HOW TO COMPLETE THIS TASK -> Your answer must be every line of the data below that holds the string "platform", copied exactly.

SUPPLIED ENTRIES ->
--- START ---
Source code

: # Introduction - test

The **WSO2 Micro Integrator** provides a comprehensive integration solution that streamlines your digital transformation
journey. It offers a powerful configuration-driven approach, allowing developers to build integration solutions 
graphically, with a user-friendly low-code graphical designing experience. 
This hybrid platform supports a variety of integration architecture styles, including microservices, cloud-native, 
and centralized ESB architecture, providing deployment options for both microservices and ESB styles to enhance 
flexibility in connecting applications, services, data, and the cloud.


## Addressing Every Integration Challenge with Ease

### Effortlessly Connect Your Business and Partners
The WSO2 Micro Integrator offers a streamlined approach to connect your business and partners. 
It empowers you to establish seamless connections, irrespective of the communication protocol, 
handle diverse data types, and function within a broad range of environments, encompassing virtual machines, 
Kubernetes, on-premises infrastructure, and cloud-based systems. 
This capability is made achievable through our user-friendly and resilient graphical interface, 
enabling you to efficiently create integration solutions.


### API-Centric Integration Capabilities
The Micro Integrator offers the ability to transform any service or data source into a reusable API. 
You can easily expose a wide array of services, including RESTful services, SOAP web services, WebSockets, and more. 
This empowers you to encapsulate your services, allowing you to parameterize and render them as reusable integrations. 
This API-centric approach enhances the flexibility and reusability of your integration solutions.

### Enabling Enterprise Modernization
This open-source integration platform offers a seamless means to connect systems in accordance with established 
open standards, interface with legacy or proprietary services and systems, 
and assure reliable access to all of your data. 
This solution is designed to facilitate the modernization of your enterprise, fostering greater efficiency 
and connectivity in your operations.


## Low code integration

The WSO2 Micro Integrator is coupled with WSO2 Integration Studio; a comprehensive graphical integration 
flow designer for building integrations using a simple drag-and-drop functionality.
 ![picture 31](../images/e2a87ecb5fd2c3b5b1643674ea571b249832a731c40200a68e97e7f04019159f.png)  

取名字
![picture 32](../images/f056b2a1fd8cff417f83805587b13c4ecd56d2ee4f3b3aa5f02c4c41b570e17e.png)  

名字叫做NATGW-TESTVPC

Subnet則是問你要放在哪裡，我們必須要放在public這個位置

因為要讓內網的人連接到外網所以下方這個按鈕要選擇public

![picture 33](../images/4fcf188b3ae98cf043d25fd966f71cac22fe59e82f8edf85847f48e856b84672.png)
--- END ---
--- START ---
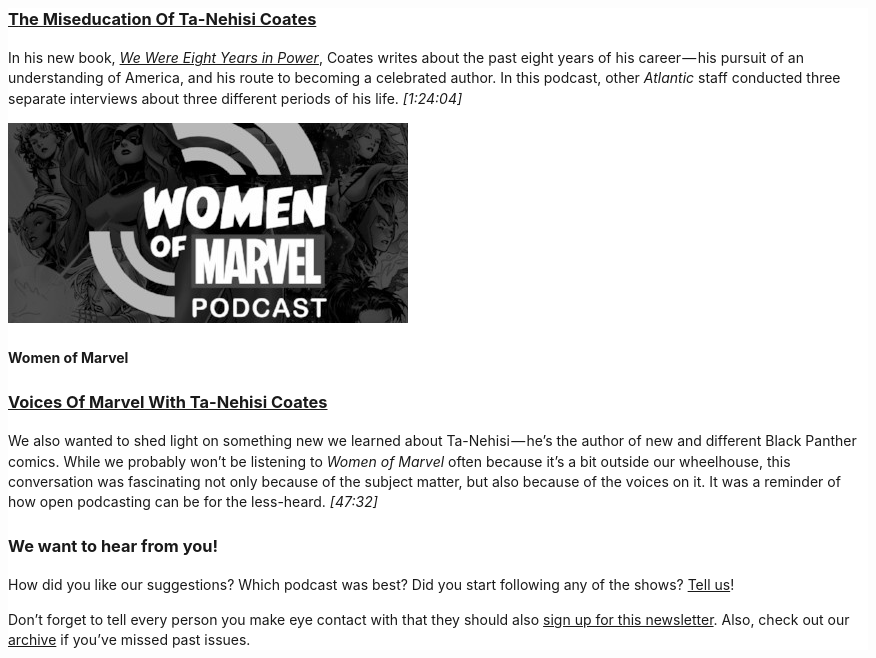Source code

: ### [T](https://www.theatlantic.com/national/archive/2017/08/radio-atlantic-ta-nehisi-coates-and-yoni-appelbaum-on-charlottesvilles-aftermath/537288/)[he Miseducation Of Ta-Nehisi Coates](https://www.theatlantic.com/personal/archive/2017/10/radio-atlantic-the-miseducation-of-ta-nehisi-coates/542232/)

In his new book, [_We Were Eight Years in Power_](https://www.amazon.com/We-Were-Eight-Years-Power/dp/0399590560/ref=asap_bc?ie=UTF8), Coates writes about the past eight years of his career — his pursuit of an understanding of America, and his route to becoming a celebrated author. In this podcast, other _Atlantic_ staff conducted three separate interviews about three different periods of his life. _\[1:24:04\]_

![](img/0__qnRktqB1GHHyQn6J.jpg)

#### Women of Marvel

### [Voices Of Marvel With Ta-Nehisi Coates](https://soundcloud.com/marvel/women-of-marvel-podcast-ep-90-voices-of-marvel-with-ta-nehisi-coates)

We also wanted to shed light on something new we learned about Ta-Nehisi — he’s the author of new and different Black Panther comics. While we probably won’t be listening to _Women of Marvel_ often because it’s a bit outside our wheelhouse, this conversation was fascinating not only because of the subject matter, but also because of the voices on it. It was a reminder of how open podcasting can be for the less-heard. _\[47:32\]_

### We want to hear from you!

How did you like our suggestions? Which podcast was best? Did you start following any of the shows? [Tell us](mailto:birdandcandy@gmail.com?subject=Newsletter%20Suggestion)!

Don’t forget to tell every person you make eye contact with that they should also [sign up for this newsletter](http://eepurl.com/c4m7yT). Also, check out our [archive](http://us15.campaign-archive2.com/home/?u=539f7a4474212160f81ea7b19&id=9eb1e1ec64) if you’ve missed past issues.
--- END ---
RESULT FOR THIS EXERCISE ->
This hybrid platform supports a variety of integration architecture styles, including microservices, cloud-native, 
This open-source integration platform offers a seamless means to connect systems in accordance with established 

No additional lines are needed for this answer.